*Dataset entries:*
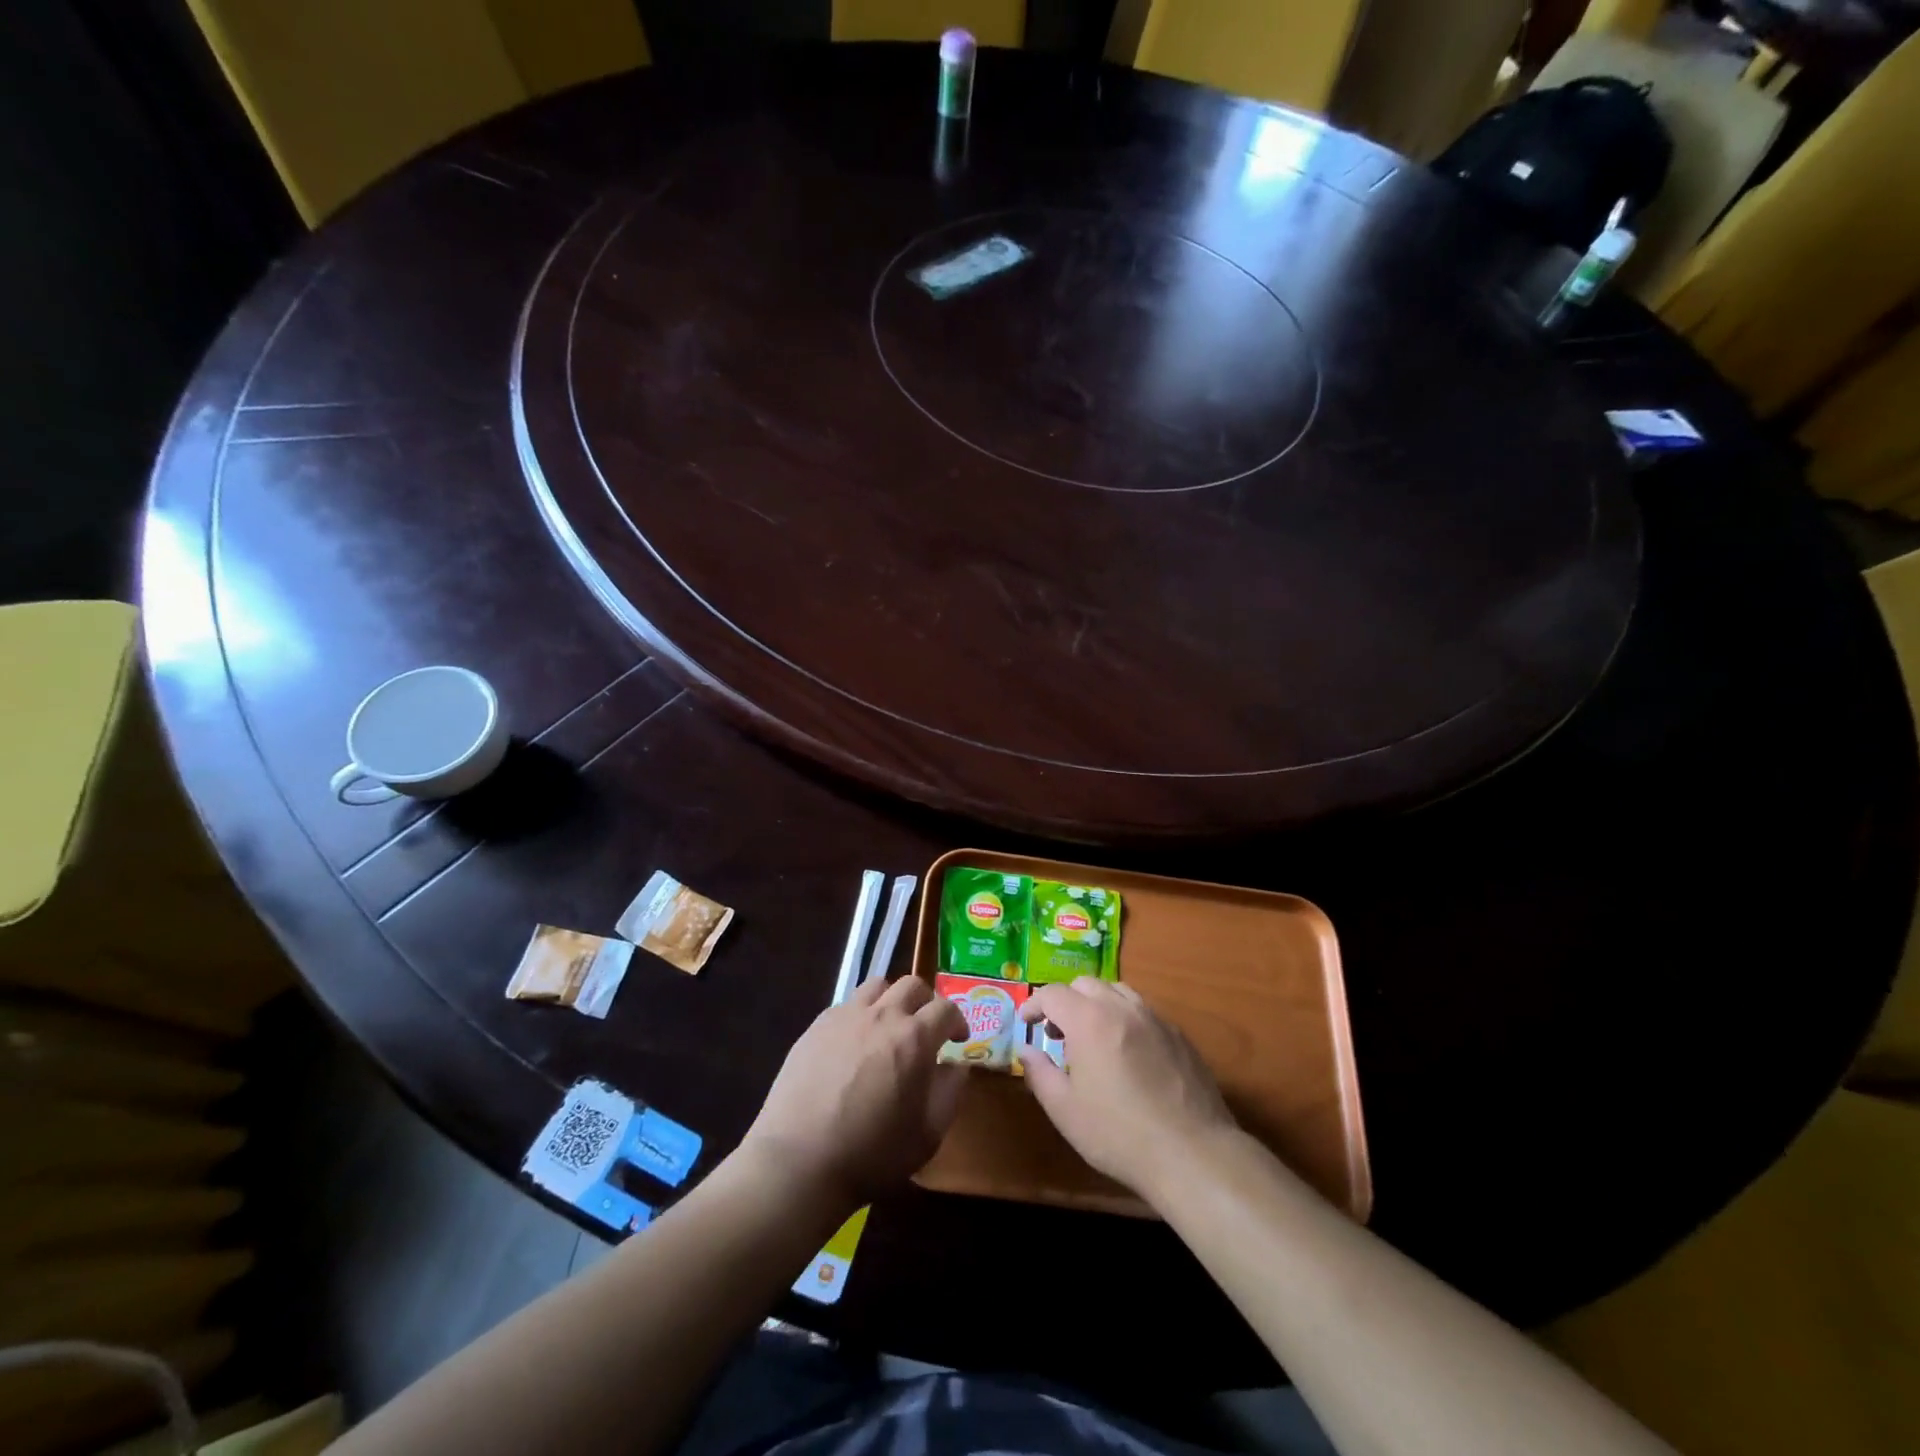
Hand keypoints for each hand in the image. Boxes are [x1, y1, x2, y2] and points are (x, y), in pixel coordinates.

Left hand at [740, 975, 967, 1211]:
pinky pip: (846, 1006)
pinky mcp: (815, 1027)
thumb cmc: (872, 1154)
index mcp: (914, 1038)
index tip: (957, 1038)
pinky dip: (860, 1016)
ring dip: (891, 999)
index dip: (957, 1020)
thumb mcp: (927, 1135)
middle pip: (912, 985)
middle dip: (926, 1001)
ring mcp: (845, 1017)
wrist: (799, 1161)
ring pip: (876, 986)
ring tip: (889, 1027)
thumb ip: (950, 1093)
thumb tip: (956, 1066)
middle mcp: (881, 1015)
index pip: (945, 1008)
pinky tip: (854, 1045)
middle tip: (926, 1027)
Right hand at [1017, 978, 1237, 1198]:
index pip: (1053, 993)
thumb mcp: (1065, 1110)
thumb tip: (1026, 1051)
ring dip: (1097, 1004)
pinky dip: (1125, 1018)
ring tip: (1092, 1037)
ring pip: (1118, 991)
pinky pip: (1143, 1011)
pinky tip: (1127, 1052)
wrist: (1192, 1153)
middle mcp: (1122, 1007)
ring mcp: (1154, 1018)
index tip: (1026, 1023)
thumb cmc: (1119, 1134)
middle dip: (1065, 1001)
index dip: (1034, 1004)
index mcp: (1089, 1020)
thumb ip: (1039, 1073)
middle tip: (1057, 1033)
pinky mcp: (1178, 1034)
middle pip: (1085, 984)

*THE TASK:*
How many lines of the records contain "index"? Answer with the number only.

*FINISHED TASK:*
8